> [WHAT TO WORK ON]
1. Using the excerpt on China's food market, answer these three questions:
(a) At which management consultancy is Torsten Stocker a partner?
(b) What position does Cyrille Filott hold at Rabobank?
(c) What event helped bring China's e-commerce channel into the headlines?
2. Take the excerpt on China's food market further, beginning right after its final sentence.

> [TEXT SEGMENT]
Torsten Stocker, a partner in the Asian consumer goods practice at management consultants A.T. Kearney, also seeks to cool concerns over the near-term outlook for China. "If you look at absolute growth rates, south-east Asian markets are stronger but of course they also start with a slower base. The conventional wisdom is that growth in China has been slowing down and most likely will continue at a slower pace. It doesn't mean that it's no longer attractive."
However, food manufacturers thinking of entering – or upping investment in – China in 2015 should be aware the year ahead is set to see slower growth, which is likely to lead to a dampening of consumer confidence. "When we talk with clients in Asia, they definitely see a slowdown," Cyrille Filott, global strategist for value-added processing, consumer foods at Rabobank, says.
China's e-commerce channel has grabbed the headlines in recent months thanks in part to the flotation of Alibaba in the US. The size of e-commerce in China – and its recent growth – cannot be questioned and it is a channel spreading across the country, offering potential opportunities for food manufacturers. Stocker, however, cautions against relying on the channel. "E-commerce and mobile commerce are very important but as part of a broader go-to-market strategy, not really as something that can change the fortunes of companies which are maybe not yet in China or feel they are underweight in China," he insists.

> [SUPPLIED MATERIAL]
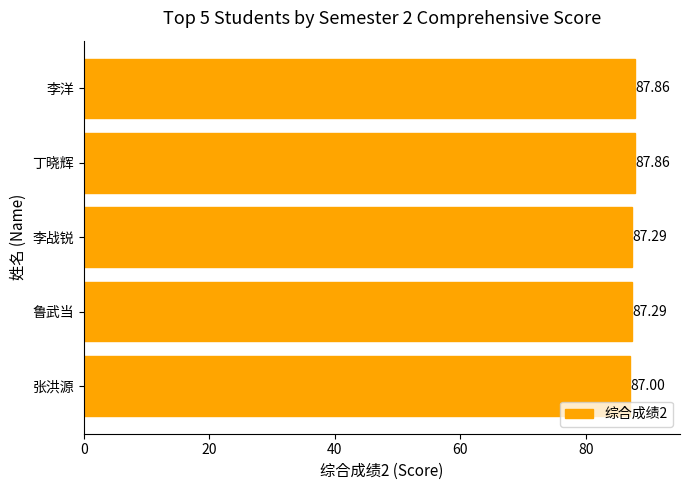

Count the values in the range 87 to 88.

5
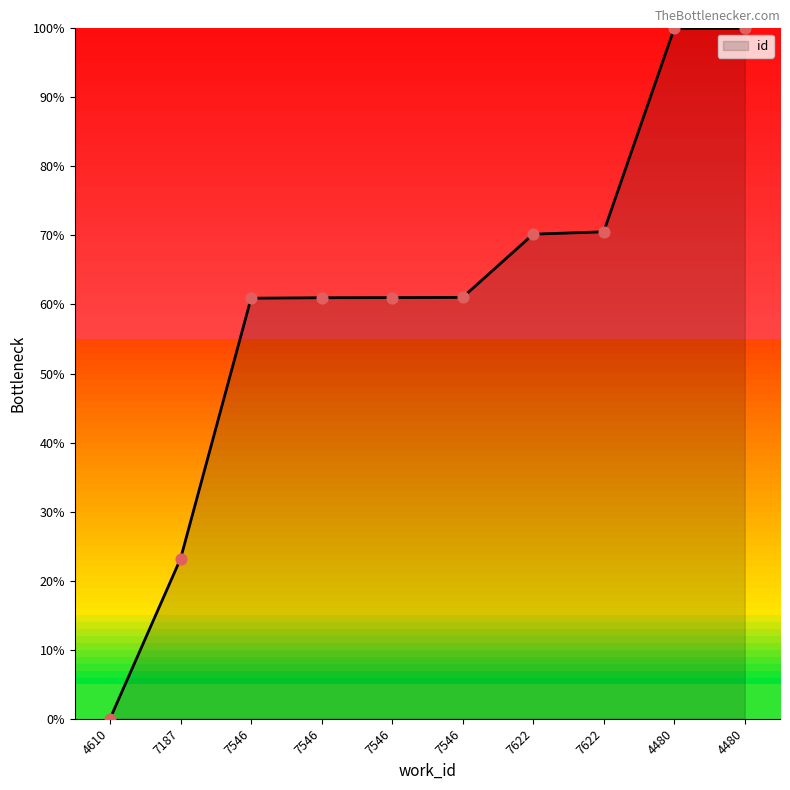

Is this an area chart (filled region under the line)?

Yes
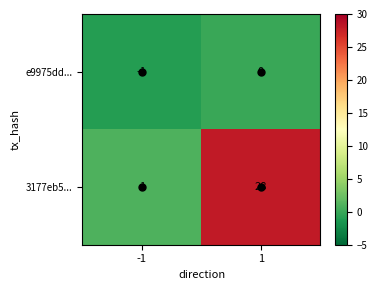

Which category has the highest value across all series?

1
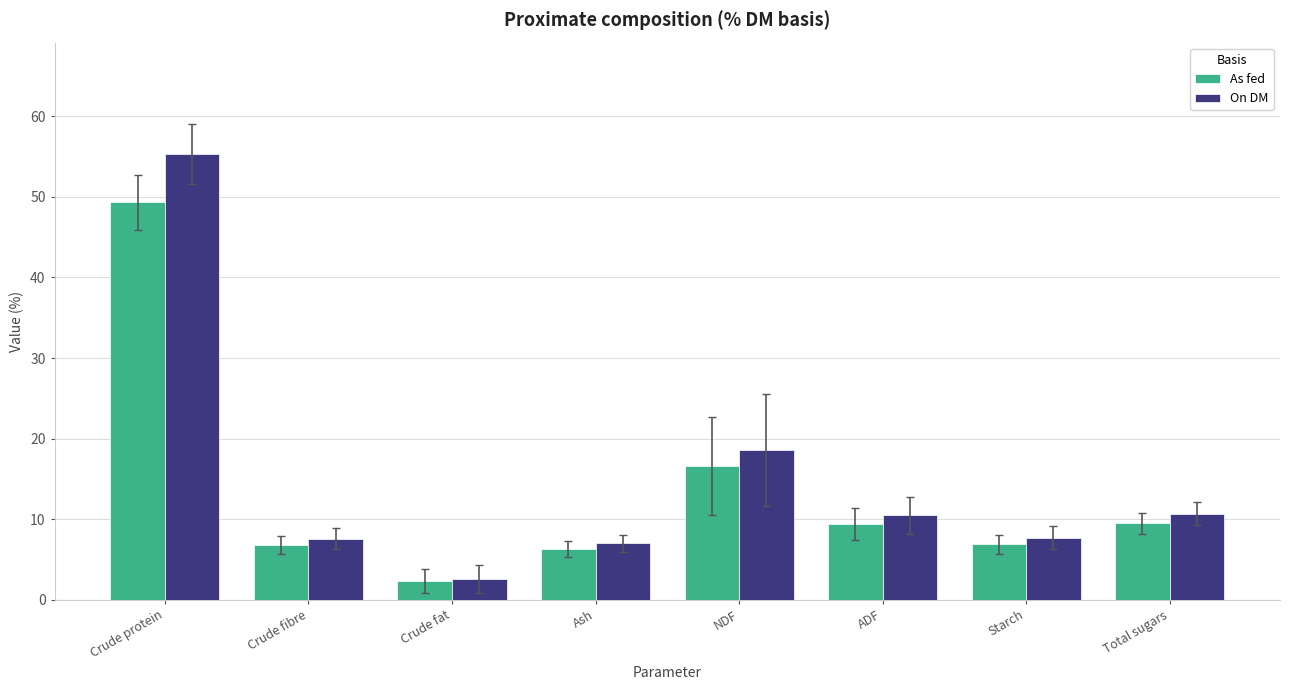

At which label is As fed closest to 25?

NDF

> [EXERCISE RESULTS]
1.
(a) A.T. Kearney.
(b) Global strategist for value-added processing, consumer foods.
(c) The flotation of Alibaba in the US.

2.
India, China's Asian BRIC counterpart, is, according to forecasts from the country's government, in the middle of a period of accelerating economic growth. On Friday, New Delhi announced it expected India's GDP to increase 5.5% in the year to the end of March 2015, up from 4.7% in the previous year.
In fact, GDP has been below 5% for the two previous years and, add the prospects of stronger growth to the forecast for easing inflation, and optimism among analysts about the country is returning. There has been a tangible sense of renewed enthusiasm among business commentators about India, which is likely to have coincided with the election of Narenda Modi as the country's prime minister in May, who is presiding over a government seen as pro-business.
It would be unwise to play down the challenges facing an investor looking at India – the country still has significant issues with its infrastructure and with its red tape – but the Modi government is seen as reformist. In the round, China is still seen as the strongest of the BRICs, especially when considering the distribution and supply chain challenges in India. However, there have been increasing noises among economists about the growth rates of China and India converging. Combine that with India's attractive demographics and the market could be rising on the lists of internationally ambitious food manufacturers.
Beyond the BRICs, south-east Asia is being seen as a region of increasing potential for food manufacturers. In October, the World Bank said GDP in east Asia – excluding China – was expected to accelerate in 2015 amid higher exports and domestic economic reforms.
"East Asia Pacific will continue to have the potential to grow at a higher rate – and faster than other developing regions – if policy makers implement an ambitious domestic reform agenda, which includes removing barriers to domestic investment, improving export competitiveness and rationalising public spending," Axel van Trotsenburg, World Bank East Asia and Pacific regional vice president, said.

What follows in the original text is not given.